As the sun dips behind the Pacific Ocean, Lindsay Romanow’s souped-up silver Toyota Tundra kicks up a cloud of dirt as it exits Highway 1 near the Gorda General Store and climbs the steep and winding ridge road that leads to his home on Big Sur’s south coast.
Romanow is not headed home – his Saturday night is only just beginning. With Connie McCoy riding shotgun, the two locals in their mid-70s are on patrol, armed with an iPad, flashlights, a gardening hoe and walking sticks.
Romanow pulls up unannounced on a group of about eight young people and a large black dog who have settled in on a cliff’s edge, watching the horizon slowly disappear into darkness as a bouncing reggae bassline carries them into the night.
“Hi there, how are you guys doing?” Romanow affably asks, as he turns his flashlight on the campsite and scans the area. “Just out checking for campfires.”
The group seems to let out a collective sigh of relief as they assure the stranger with the interrogating flashlight that there are no campfires here. Romanow and McCoy tell the campers they represent a small volunteer patrol group of local residents who take it upon themselves to ensure no one in the dozens of nearby dispersed campsites has wood or coal-burning campfires.
The young people appear happy to learn that a group is taking the issue of illegal fires seriously. Romanow ends the brief exchange of small talk with a reminder: “Oh, and if you’re going to smoke, you have to do it in the car.”
Romanow and McCoy click off their flashlights and hop back in the Tundra, with up to 33 more similar inspections ahead (if the area is full) before they can go to sleep with peace of mind.
Organized citizen campfire patrols through Los Padres National Forest land began in 2020, when crowds, tipped off by travel bloggers and social media buzz, began gravitating in unprecedented numbers toward Big Sur’s prime dispersed camping locations as an antidote to the pandemic lockdowns. For locals, the scars were still healing from the 2016 Soberanes Fire, a massive blaze that began as an illegal campfire in Garrapata State Park that would go on to swallow 57 homes and more than 130,000 acres. Feeling they needed more than the limited patrol offered by the U.S. Forest Service, the Community Association of Big Sur began paying locals $25 per hour to snuff out illegal campfires.
However, those on patrol are not only seeking out fires. Twice on this particular Saturday night, Romanow and McCoy pull up on visitors that have illegally set up camp on the side of the steep ridge road. “You are not allowed to camp here,” Romanow tells one man standing outside a tent that is sheltering a woman, child and dog. The man is surprised and worried. “It’s a $1,000 fine if enforcement rolls through. We’re not enforcement, but we are going to patrol to the top of the ridge for illegal fires. If you guys are still here when we come back down, we’ll have to collect it in our database.” Romanow gives the man directions to the nearest legal campsite.
Later in the night, Romanow and McCoy pull up on the same group, setting up their tent in an allowable area.

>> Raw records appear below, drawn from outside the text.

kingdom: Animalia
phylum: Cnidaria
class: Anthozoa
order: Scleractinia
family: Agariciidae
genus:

Data collection has become the tool for progress on visitor management in Big Sur. The ability to tally observed abuses of the area and present them objectively to local officials has sparked changes. A steadfast effort to quantify the level of illegal car camping along Highway 1 prompted the County Board of Supervisors last month to increase the penalty for such violations from $200 to $1,000. Now the data is being collected by residents as part of the USFS’ Visitor Use Management effort, the first hard look at how to manage the explosion of tourism through the region.
The volunteer patrols do not have enforcement power, and on this Saturday night in August, they do not need it. The campfires they encounter are fueled by propane hook-ups, which are legal. As Romanow and McCoy lean on their walking sticks while navigating a steep, cratered downslope, Romanow says he had to use his tractor earlier in the day to deconstruct a handful of illegal fire rings he found in the area.
McCoy says that while “99 percent” of the people with illegal campfires extinguish their blazes upon learning of a potential $5,000 fine, on rare occasions she runs into people who are “just jerks.”
She recalls on the most recent Memorial Day Weekend, she approached a large group who had blocked the road with a log and were preparing to set off a giant pile of foraged brush.
The USFS has a single law enforcement patrol officer for the all of Big Sur. USFS Spokesperson Andrew Madsen says the patrolman cannot be everywhere at all times, nor does the USFS have any plans to increase the number of law enforcement officers in the area. So, Madsen says, the agency has to depend on the help of local volunteers.
However, Madsen emphasizes that these volunteer residents need to act thoughtfully and safely, which he says has not always been the case.
As the Saturday night patrol closes, Romanow drops McCoy off at her house around 11pm. The two will team up again the following night, and the following weekends until winter arrives and fire restrictions ease.